| What the task asks |
Would you write out the entries again, exactly as they are, but without images?

[Excerpted records — start]

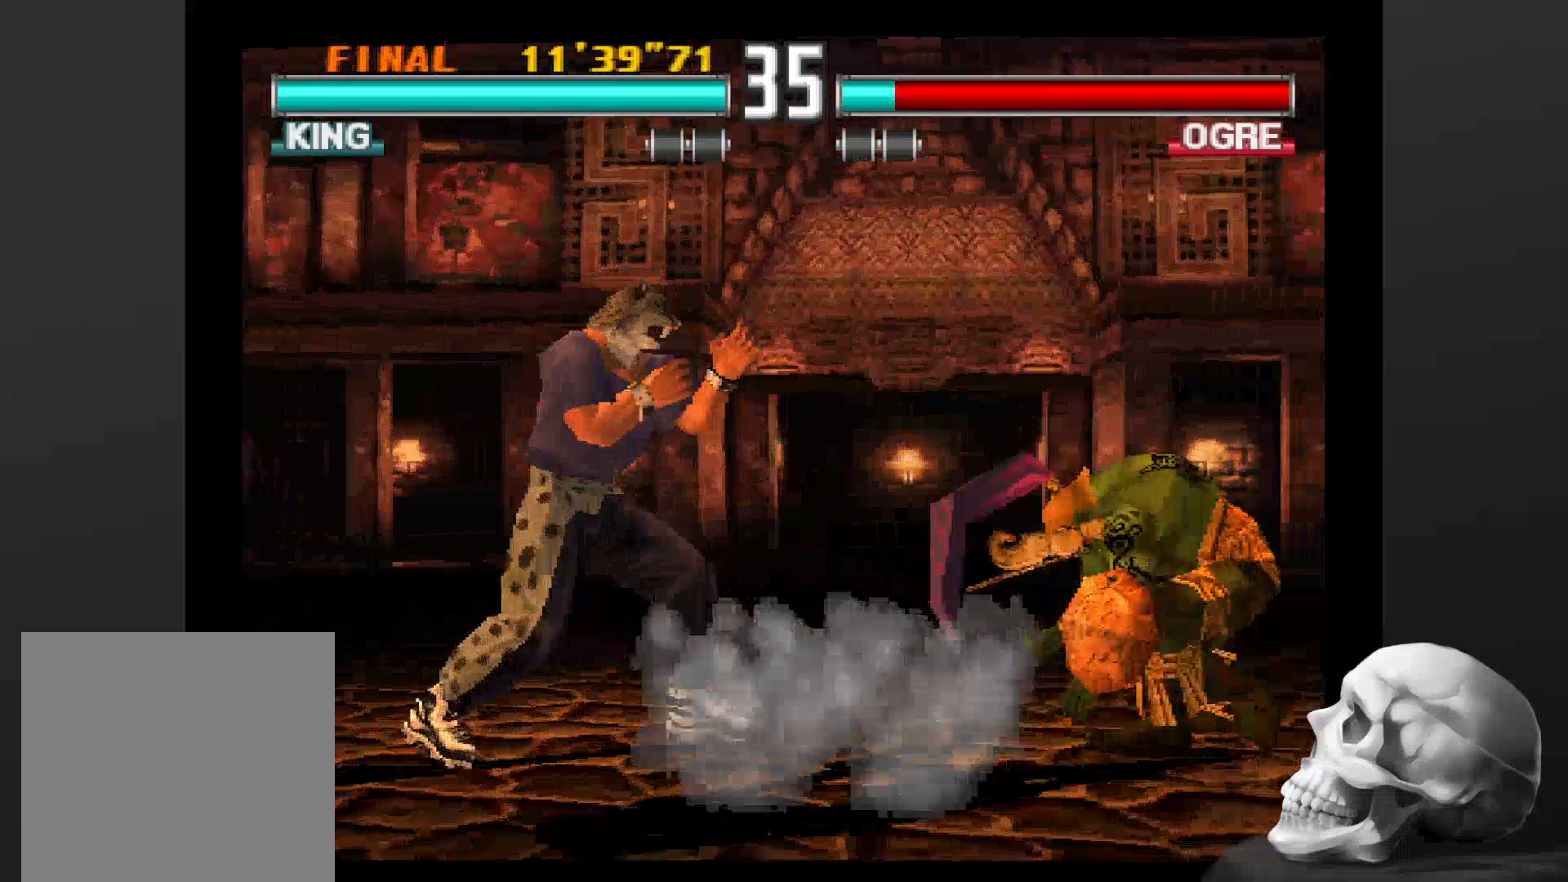
{"dt_ms": 500, "buttons": ["CIRCLE"], "left_stick": "center", "right_stick": "center", "events": [[367, "CIRCLE", "down"]]}
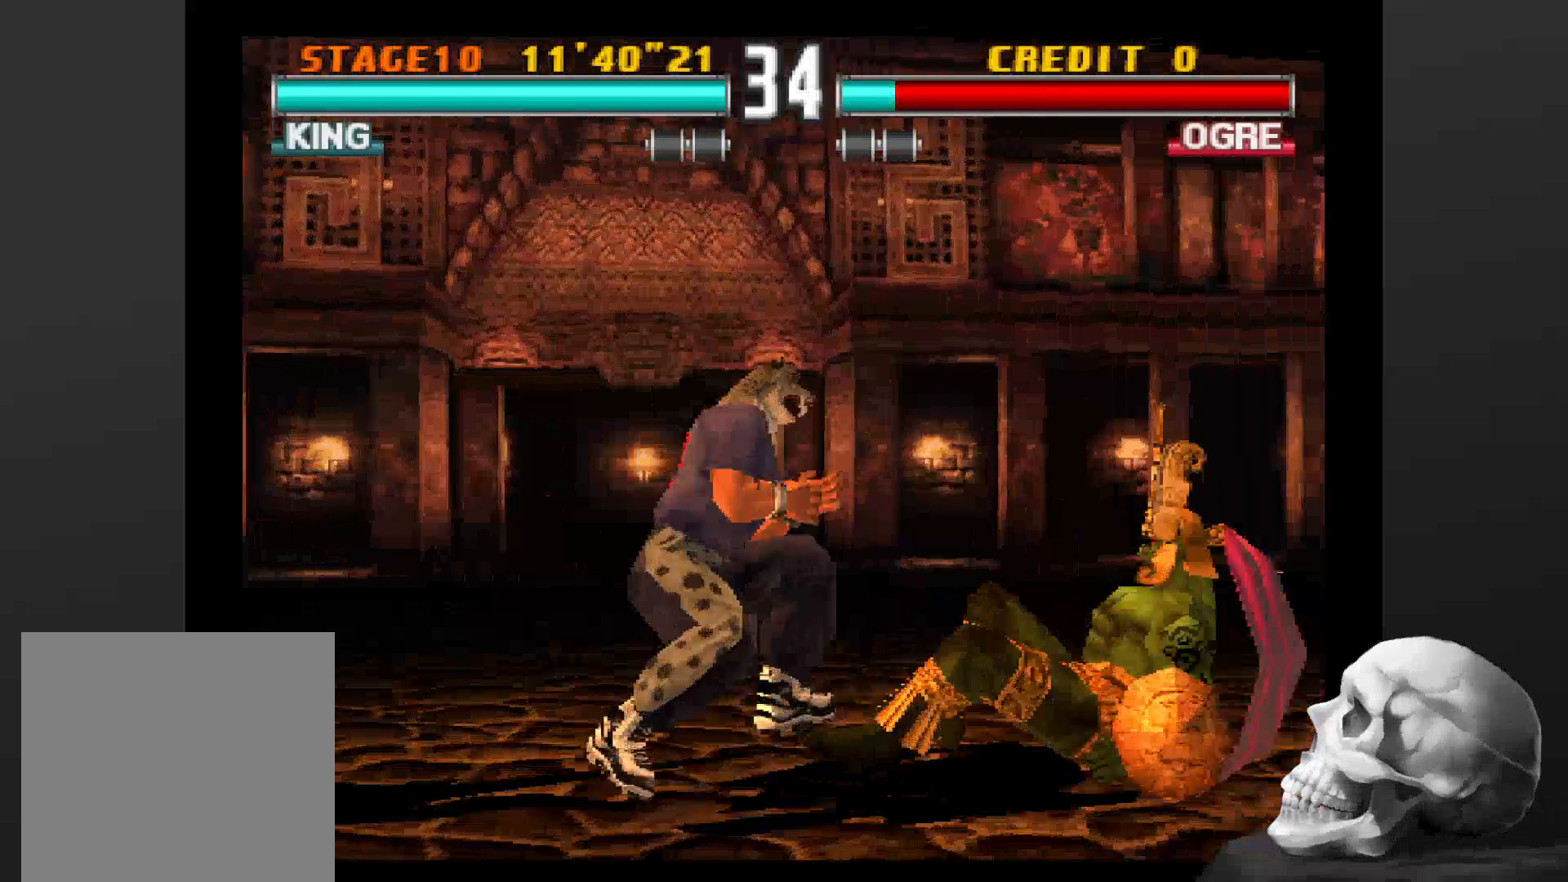
{"dt_ms": 500, "buttons": [], "left_stick": "center", "right_stick": "center"}
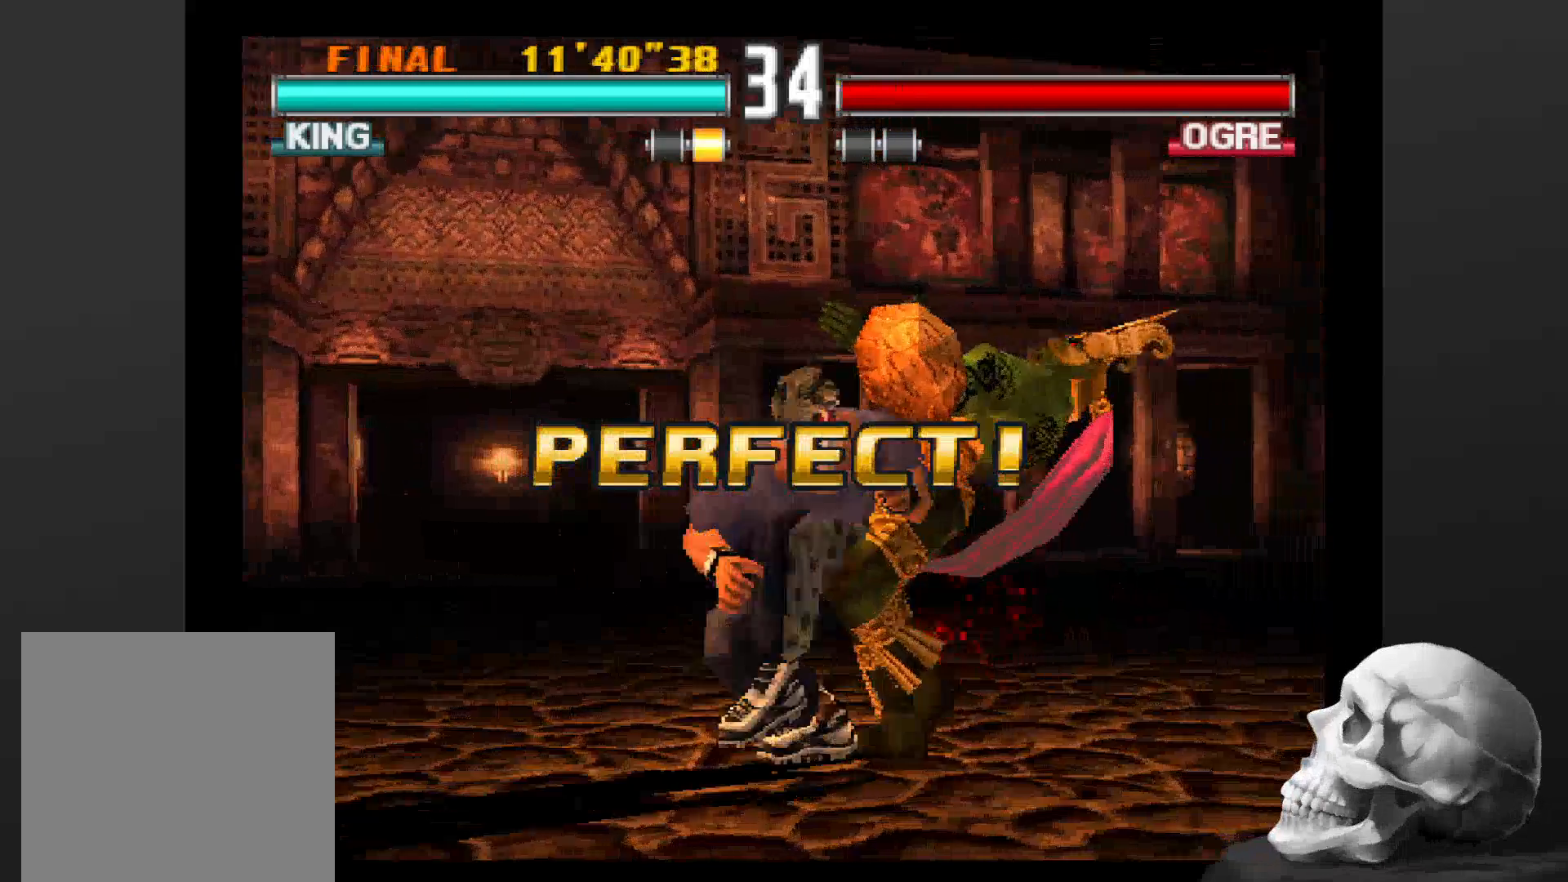
{"dt_ms": 500, "buttons": [], "left_stick": "center", "right_stick": "center", "events": []}
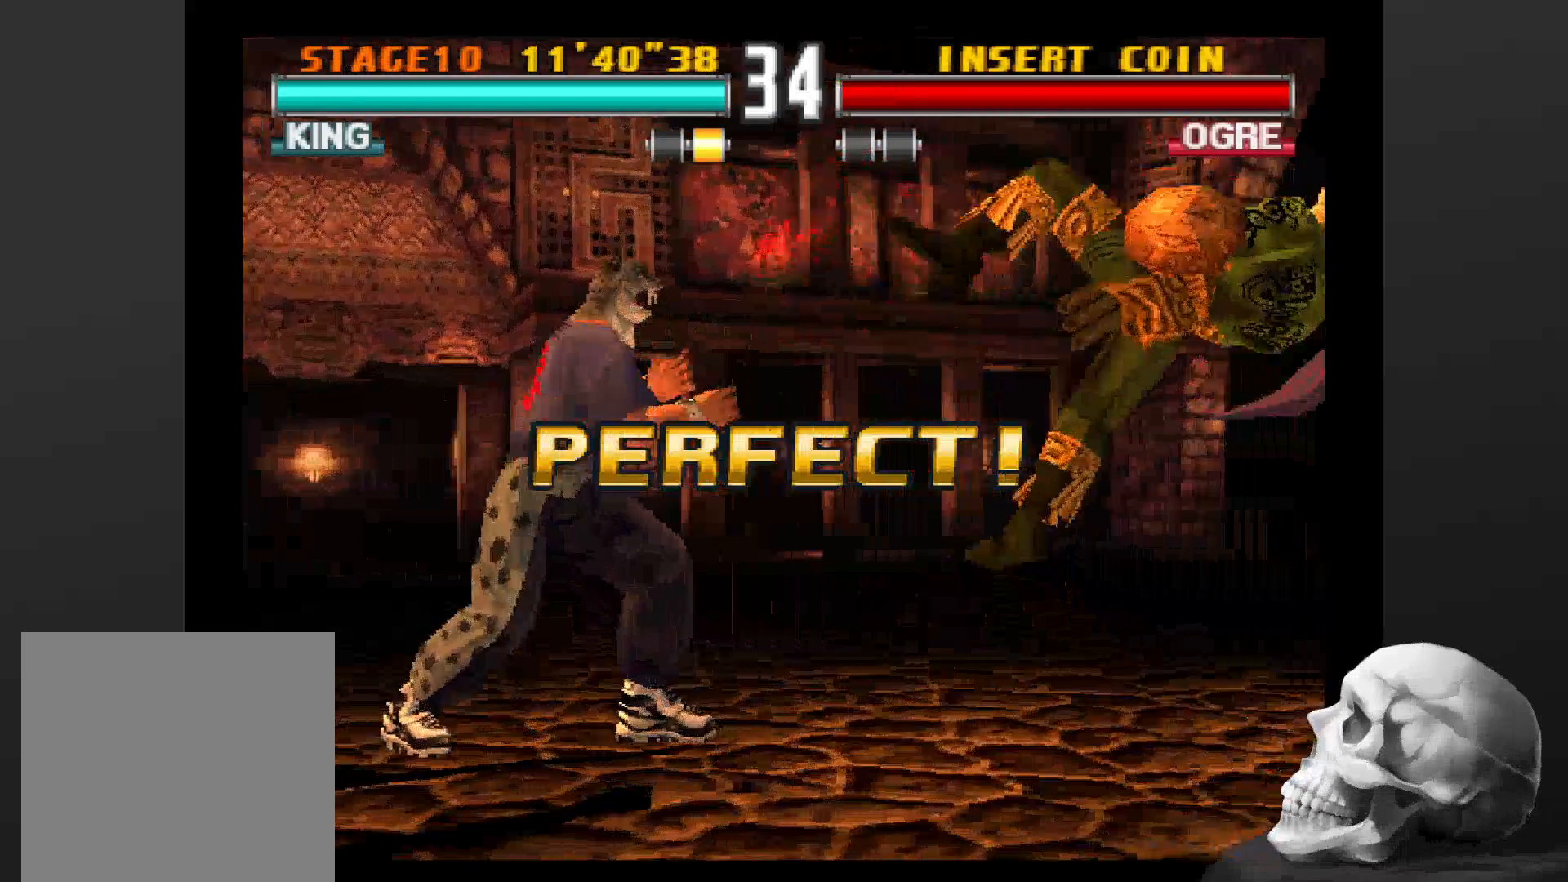
{"dt_ms": 500, "buttons": [], "left_stick": "center", "right_stick": "center", "events": []}
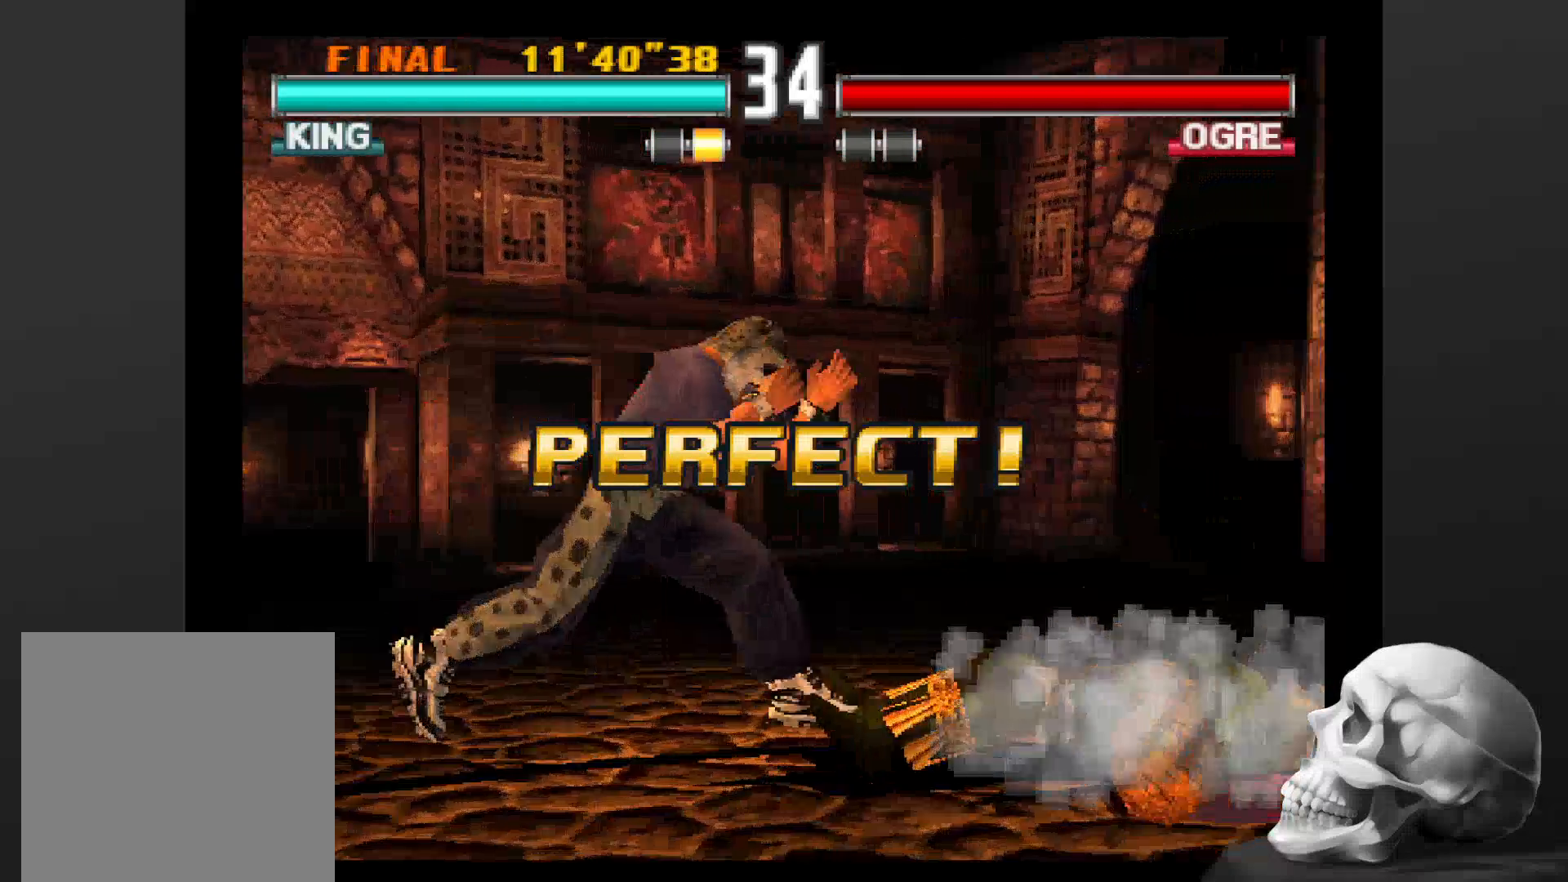
{"dt_ms": 500, "buttons": [], "left_stick": "center", "right_stick": "center"}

[Excerpted records — finish]

| Answer section |
{"dt_ms": 500, "buttons": ["CIRCLE"], "left_stick": "center", "right_stick": "center", "events": [[367, "CIRCLE", "down"]]}
{"dt_ms": 500, "buttons": [], "left_stick": "center", "right_stick": "center"}
{"dt_ms": 500, "buttons": [], "left_stick": "center", "right_stick": "center", "events": []}
{"dt_ms": 500, "buttons": [], "left_stick": "center", "right_stick": "center", "events": []}
{"dt_ms": 500, "buttons": [], "left_stick": "center", "right_stick": "center"}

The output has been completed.